- Location: 4800 Mill Street; West Linn, Oregon, U.S.;
- Coordinates: 45°21′23″N 122°36′56″W﻿ / ﻿45.3563°N 122.6155°W
- Industry: Pulp and paper industry
- Owner: Brian Konen (president)
- Website: www.wfpaperco.com

= Willamette Falls Paper Company =

Paper mill in West Linn, Oregon, U.S.

The Willamette Falls Paper Company (formerly the West Linn Paper Company) is an American paper manufacturing company with a paper mill located just above the Willamette Falls on the northwest bank of the Willamette River, in the city of West Linn, Oregon.

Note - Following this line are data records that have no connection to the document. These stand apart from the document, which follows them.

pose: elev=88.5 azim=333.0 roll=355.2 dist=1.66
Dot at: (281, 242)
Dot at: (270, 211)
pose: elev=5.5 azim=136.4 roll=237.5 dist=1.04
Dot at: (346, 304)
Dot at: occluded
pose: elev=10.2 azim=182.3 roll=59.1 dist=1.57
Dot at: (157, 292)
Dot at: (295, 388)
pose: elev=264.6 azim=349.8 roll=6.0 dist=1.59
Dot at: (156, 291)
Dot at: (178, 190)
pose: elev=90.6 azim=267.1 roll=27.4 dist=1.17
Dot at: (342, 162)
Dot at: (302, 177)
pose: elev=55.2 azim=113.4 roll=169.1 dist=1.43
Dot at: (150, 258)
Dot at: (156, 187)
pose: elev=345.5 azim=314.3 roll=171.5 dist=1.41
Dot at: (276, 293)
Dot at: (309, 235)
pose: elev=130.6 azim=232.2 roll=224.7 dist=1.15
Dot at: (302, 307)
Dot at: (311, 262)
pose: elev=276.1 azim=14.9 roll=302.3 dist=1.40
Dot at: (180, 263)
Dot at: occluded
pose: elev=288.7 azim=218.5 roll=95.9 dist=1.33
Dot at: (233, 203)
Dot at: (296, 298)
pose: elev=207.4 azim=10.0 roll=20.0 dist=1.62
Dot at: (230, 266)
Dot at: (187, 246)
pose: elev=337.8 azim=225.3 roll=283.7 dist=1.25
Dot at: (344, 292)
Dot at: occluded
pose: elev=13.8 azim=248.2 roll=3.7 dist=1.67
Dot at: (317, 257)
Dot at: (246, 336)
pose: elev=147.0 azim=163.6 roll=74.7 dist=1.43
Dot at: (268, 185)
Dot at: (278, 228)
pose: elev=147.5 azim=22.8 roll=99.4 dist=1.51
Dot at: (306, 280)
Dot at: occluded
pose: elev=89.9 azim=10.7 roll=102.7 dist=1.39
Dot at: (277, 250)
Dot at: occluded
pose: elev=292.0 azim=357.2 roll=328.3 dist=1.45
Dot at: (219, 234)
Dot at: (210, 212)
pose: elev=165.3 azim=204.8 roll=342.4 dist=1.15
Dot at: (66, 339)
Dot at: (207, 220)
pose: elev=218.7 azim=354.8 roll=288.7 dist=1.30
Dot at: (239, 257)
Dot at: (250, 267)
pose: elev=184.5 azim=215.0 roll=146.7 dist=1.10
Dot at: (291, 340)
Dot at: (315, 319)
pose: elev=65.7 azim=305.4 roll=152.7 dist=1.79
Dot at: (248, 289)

It sits across the river from the site of the defunct Blue Heron Paper Company in Oregon City.

==History==
The Willamette Falls have been home to several paper mills, beginning with a mill in Oregon City in 1866. The Willamette Falls Pulp and Paper Company opened on the West Linn side in 1889. It employed up to 1,600 people at the peak of its operations, and historians credit the mill with fueling regional publishing and supplying paper for publications across the U.S. The ownership of the West Linn mill changed several times; it was owned by Crown Zellerbach until late 1985, James River until 1990, and Simpson until 1996, when its closure idled nearly 400 employees. The mill reopened in 1997 as the West Linn Paper Company.

After two decades, the West Linn Paper Company announced it was shutting down in October 2017 due to an unexpected shortage of pulp supply. The mill reopened in November 2019 as Willamette Falls Paper Company with 97 of its previous employees, after a "multimillion dollar bet" from investor Ken Peterson's Columbia Ventures, who intends to demonstrate the viability of making paper using wheat farmers' waste straw instead of wood pulp.

In 2024, the mill suddenly laid off 70% of their 223 employees. A federal lawsuit was filed in October 2024 against the company that a layoff with a 3-day notice violated the WARN Act.